Information given:
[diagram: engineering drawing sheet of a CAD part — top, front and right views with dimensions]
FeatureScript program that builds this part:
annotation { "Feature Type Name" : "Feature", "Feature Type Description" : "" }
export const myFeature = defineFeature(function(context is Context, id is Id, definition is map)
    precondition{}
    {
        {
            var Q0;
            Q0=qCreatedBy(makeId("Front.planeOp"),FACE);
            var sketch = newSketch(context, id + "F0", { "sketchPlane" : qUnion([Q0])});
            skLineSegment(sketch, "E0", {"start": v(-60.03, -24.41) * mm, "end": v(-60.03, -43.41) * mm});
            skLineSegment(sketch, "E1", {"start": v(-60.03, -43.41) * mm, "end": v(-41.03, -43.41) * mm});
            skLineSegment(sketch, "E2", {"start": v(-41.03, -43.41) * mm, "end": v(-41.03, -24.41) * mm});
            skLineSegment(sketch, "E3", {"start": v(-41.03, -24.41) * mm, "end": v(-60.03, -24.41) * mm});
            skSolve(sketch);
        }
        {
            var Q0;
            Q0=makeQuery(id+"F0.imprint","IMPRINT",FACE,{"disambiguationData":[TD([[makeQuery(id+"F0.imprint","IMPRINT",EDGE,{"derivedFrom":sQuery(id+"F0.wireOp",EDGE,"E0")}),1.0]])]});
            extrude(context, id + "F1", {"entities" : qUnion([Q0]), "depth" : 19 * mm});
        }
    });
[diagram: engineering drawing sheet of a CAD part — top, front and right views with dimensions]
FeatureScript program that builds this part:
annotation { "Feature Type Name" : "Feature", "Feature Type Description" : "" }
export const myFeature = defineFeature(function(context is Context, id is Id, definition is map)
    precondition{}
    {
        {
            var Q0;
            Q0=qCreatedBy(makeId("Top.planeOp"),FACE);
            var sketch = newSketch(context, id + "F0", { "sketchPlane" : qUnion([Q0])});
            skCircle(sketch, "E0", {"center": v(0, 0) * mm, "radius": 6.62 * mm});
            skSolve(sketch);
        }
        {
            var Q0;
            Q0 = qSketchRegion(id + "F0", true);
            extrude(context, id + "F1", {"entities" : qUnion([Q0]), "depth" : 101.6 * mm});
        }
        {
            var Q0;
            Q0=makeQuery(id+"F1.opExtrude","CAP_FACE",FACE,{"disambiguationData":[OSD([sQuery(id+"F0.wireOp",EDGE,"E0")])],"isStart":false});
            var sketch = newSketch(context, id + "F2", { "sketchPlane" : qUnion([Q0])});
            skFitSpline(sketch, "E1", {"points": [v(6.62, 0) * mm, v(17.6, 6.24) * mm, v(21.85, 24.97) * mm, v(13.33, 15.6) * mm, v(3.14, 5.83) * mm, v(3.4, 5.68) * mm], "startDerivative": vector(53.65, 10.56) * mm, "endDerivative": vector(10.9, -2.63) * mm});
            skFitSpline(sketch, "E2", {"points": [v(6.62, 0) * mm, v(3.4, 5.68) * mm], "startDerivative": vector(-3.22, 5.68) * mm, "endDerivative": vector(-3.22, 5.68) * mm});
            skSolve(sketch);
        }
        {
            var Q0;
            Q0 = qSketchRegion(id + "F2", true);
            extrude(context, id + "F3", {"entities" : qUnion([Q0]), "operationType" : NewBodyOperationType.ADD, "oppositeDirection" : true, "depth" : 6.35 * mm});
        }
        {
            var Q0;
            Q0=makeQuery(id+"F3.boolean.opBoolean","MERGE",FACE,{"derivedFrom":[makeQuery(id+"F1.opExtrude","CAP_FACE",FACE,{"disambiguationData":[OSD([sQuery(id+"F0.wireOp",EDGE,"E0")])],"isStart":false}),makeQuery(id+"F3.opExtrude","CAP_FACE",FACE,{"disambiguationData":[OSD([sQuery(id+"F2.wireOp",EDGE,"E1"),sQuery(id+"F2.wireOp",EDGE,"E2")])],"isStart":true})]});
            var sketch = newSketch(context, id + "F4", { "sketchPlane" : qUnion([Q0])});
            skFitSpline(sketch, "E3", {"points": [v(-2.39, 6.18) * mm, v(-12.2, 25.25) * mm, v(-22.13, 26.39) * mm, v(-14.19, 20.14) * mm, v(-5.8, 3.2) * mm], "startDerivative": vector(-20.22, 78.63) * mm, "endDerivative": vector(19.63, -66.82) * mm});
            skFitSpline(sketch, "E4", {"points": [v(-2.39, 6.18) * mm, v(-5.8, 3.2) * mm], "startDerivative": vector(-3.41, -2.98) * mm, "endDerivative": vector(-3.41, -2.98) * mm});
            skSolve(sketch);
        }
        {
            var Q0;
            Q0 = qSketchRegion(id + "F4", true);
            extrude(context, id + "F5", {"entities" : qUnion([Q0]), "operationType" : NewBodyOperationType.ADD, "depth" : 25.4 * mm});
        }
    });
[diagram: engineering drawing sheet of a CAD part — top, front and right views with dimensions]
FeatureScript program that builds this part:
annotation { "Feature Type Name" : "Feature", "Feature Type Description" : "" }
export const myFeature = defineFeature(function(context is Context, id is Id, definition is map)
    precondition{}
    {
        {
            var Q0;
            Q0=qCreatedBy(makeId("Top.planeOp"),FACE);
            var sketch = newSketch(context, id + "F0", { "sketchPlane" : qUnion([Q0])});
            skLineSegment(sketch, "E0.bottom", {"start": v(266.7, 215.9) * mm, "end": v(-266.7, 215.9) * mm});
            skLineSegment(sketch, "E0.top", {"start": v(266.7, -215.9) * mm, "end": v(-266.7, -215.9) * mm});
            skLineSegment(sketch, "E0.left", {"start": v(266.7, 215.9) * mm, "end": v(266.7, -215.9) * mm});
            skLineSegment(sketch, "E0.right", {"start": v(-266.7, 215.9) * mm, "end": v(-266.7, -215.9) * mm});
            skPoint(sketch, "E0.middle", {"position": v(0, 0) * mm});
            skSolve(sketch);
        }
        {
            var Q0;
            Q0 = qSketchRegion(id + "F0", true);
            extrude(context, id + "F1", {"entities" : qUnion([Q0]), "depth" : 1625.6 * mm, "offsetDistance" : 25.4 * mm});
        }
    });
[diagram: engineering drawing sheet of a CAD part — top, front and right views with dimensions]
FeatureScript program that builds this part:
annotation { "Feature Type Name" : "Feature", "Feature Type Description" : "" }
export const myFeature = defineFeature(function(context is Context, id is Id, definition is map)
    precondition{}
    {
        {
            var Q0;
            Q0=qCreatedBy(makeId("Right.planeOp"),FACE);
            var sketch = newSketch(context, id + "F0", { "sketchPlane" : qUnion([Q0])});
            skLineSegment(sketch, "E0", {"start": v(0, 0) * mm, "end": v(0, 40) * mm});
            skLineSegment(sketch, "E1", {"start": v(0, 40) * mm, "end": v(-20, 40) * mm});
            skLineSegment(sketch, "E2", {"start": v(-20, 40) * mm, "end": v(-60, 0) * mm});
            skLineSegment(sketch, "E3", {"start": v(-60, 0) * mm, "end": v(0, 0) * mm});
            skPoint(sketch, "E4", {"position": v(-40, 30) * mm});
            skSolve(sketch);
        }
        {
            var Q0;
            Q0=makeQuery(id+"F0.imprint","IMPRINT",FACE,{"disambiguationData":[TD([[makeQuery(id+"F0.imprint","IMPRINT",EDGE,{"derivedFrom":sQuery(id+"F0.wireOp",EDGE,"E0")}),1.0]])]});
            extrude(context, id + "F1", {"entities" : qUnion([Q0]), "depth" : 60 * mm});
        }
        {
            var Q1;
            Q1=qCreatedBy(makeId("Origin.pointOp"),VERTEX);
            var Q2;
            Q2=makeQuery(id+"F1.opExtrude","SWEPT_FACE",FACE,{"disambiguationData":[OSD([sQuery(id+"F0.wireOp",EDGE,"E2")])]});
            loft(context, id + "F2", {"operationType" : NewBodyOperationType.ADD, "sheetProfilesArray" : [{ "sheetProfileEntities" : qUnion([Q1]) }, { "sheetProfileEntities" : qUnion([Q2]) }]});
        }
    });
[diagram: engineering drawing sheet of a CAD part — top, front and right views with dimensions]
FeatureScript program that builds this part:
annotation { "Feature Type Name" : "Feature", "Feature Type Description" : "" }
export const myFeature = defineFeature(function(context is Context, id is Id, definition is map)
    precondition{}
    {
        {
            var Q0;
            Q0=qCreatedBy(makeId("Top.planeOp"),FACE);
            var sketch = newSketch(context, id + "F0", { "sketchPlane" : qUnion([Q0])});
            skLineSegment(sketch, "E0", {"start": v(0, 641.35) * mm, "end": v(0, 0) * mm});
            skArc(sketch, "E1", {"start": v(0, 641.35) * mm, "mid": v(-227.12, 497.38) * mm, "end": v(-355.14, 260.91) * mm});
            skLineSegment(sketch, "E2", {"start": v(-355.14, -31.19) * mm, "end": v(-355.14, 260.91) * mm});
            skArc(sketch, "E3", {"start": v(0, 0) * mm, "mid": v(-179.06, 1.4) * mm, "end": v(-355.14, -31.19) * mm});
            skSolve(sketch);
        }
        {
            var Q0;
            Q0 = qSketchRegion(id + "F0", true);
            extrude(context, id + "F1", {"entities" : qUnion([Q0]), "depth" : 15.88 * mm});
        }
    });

What is expected: Collect every line in the items above that contains the string "depth", counting only matches with the same uppercase and lowercase letters.

Problem solution:
            extrude(context, id + "F1", {"entities" : qUnion([Q0]), "depth" : 19 * mm});
            extrude(context, id + "F1", {"entities" : qUnion([Q0]), "depth" : 101.6 * mm});
            extrude(context, id + "F3", {"entities" : qUnion([Q0]), "operationType" : NewBodyOperationType.ADD, "oppositeDirection" : true, "depth" : 6.35 * mm});
            extrude(context, id + "F5", {"entities" : qUnion([Q0]), "operationType" : NewBodyOperationType.ADD, "depth" : 25.4 * mm});
            extrude(context, id + "F1", {"entities" : qUnion([Q0]), "depth" : 1625.6 * mm, "offsetDistance" : 25.4 * mm});
            extrude(context, id + "F1", {"entities" : qUnion([Q0]), "depth" : 60 * mm});
            extrude(context, id + "F1", {"entities" : qUnion([Q0]), "depth" : 15.88 * mm});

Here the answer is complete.